UN ANTIVIRUS URGENTE
En una columna para el diario español “El País” el
historiador israelí Yuval Noah Harari, autor de “Sapiens” y “De animales a
dioses”, decía: “Para sobrevivir y prosperar en el siglo veintiuno, necesitamos
dejar atrás la ingenua visión de los seres humanos como individuos libres y
aceptar lo que, en realidad, somos: unos animales pirateables. Necesitamos
conocernos mejor a nosotros mismos”. Harari iba más allá al plantear lo
siguiente: “Ahora sí es posible hacerlo. Un algoritmo puede decir si alguien ya
está predispuesto contra los inmigrantes, y si su vecina ya detesta a Trump, de
tal forma que el primero vea un titular y la segunda otro completamente
distinto. Algunas de las mentes más brillantes del mundo llevan años
investigando cómo piratear el cerebro humano para hacer que hagamos clic en
determinados anuncios y así vendernos cosas”. Y proponía que, tal como se
desarrollan antivirus para las computadoras, desarrollemos, desde la conciencia
y la reflexión, antivirus para nuestra propia mente y nuestro propio cerebro.
Antivirus que nos permitan salir de la ilusión de las pantallas y la realidad
virtual para conectar con el complejo y rico mundo verdadero, ese mundo
habitado por congéneres de carne y hueso.
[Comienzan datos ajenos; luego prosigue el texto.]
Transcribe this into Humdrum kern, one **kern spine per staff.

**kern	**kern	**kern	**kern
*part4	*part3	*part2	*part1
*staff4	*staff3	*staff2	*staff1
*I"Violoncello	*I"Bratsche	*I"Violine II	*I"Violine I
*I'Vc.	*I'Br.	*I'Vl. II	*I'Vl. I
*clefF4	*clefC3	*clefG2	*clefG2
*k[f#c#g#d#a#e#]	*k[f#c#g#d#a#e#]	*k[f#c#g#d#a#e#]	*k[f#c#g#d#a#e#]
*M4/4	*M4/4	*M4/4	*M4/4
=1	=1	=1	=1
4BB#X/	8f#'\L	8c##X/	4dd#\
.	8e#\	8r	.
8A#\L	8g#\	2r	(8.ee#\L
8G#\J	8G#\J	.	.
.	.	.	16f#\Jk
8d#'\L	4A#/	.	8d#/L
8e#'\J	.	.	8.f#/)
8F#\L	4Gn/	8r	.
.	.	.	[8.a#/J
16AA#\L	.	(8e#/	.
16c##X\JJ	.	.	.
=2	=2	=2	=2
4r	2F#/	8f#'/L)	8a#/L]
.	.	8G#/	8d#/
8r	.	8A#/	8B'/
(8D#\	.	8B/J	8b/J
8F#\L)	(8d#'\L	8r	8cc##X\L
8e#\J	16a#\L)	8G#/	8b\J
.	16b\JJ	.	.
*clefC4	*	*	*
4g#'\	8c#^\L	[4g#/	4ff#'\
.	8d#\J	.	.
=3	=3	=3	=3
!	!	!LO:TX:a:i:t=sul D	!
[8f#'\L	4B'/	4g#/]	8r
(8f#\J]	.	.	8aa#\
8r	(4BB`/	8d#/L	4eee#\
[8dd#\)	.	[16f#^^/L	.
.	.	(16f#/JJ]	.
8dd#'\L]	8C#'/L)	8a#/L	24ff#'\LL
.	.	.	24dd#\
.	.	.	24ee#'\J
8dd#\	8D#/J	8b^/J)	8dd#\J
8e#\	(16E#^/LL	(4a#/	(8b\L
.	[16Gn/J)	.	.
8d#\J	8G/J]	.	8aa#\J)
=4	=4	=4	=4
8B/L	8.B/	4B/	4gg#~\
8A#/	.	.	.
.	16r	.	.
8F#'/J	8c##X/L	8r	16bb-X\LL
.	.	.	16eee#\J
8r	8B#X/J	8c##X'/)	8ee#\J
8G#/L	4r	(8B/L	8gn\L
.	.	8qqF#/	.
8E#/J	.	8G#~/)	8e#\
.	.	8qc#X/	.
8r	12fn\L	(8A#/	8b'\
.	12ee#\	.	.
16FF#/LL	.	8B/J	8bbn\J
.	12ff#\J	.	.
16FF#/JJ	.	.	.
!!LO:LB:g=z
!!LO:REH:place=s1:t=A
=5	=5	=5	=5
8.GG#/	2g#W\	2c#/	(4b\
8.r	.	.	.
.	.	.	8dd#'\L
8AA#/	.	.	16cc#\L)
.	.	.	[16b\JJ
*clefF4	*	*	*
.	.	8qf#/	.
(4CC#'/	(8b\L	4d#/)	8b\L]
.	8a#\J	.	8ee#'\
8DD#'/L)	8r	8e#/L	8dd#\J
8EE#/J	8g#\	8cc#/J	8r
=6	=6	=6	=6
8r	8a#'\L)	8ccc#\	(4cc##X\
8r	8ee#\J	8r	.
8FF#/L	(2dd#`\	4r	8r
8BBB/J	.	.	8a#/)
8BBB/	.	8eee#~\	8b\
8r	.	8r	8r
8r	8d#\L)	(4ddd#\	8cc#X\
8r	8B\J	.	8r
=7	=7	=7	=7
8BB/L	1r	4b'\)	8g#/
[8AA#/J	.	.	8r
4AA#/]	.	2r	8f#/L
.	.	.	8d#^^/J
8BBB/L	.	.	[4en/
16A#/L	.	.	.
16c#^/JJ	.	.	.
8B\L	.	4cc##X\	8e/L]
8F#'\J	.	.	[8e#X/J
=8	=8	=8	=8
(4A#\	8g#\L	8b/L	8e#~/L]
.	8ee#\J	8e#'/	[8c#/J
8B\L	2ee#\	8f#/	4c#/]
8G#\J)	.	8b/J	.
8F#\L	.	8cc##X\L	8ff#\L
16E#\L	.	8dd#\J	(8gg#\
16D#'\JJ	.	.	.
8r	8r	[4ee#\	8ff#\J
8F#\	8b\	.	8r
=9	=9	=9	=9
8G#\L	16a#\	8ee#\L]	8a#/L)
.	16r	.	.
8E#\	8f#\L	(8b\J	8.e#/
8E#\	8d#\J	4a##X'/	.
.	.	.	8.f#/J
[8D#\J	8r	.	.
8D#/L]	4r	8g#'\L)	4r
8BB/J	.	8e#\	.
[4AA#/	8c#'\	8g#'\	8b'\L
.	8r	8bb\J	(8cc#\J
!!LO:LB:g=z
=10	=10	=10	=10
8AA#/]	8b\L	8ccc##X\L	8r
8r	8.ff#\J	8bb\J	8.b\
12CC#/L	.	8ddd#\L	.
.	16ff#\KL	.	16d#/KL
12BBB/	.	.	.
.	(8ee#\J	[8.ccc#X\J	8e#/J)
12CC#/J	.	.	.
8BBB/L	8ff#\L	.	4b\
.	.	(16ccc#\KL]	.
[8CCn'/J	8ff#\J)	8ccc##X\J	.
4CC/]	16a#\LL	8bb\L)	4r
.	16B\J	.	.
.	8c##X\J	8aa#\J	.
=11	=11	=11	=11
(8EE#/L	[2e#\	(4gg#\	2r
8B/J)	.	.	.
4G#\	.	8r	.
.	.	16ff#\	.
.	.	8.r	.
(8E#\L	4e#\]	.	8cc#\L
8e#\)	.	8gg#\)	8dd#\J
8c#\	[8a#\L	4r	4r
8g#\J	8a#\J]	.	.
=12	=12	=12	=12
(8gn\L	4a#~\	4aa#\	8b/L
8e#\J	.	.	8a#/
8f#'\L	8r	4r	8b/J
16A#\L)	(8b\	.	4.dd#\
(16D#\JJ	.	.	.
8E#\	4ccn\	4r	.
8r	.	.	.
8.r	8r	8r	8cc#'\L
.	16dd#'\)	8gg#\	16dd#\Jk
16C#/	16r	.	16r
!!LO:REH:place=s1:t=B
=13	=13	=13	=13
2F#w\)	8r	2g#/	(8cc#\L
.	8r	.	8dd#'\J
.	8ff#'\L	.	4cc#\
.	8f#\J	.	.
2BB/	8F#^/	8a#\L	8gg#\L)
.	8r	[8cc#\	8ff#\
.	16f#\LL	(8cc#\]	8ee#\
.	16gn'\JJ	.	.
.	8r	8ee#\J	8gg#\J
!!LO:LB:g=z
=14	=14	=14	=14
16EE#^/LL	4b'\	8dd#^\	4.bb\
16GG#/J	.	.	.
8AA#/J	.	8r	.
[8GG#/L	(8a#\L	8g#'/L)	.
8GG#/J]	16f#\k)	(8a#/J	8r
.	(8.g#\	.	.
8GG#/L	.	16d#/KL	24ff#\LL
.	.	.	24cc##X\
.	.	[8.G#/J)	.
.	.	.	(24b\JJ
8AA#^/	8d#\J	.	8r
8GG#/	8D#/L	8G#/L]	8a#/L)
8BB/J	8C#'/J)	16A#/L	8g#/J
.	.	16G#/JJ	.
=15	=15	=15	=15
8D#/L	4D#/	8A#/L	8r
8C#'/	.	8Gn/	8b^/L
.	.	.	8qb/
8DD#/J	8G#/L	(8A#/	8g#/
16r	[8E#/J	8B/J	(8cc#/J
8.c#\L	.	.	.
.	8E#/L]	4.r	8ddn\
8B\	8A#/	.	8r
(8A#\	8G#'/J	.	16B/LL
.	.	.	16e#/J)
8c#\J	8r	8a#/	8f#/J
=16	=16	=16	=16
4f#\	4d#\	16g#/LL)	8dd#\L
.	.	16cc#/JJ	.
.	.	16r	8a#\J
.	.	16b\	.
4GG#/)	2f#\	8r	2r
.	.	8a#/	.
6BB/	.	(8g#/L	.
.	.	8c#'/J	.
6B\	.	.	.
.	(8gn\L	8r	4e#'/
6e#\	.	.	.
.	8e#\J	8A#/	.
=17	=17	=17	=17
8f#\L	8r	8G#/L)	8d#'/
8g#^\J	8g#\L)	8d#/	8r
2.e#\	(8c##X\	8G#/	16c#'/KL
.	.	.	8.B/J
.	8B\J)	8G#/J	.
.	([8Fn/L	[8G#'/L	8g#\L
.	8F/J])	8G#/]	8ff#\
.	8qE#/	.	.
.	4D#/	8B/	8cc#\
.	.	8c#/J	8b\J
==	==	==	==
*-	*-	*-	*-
Un mundo en el que nuestra intimidad
sea sagrada y nuestras elecciones y decisiones sean propias y responsables. Un
mundo en el que no seamos las marionetas de peligrosos titiriteros.
A propósito de esto el escritor español Marcos
Giralt Torrente (su novela más reciente es “Mudar de piel”), previene sobre “los
ingenieros que diseñan las aplicaciones tecnológicas, jóvenes inmaduros en su
mayoría, narcisistas con difusos valores y nula formación humanística, que son
exprimidos hasta vaciar su mente de todo aquello que no les sirva en su feroz
lucha por dar con la idea que produzca millones. Y los campos en los que
intervienen son amplios: desde los lúdicos y de socialización solo en
apariencia inocuos hasta la seguridad y la ingeniería genética. Nadie se para
lo suficiente a considerar si lo que producen está bien diseñado, contiene
puertas traseras o es éticamente aceptable, pues quienes deciden quieren
sacarlo al mercado sin demora para adelantarse a la competencia”. Es urgente,
pues, dejar de mirar el fondo de la caverna.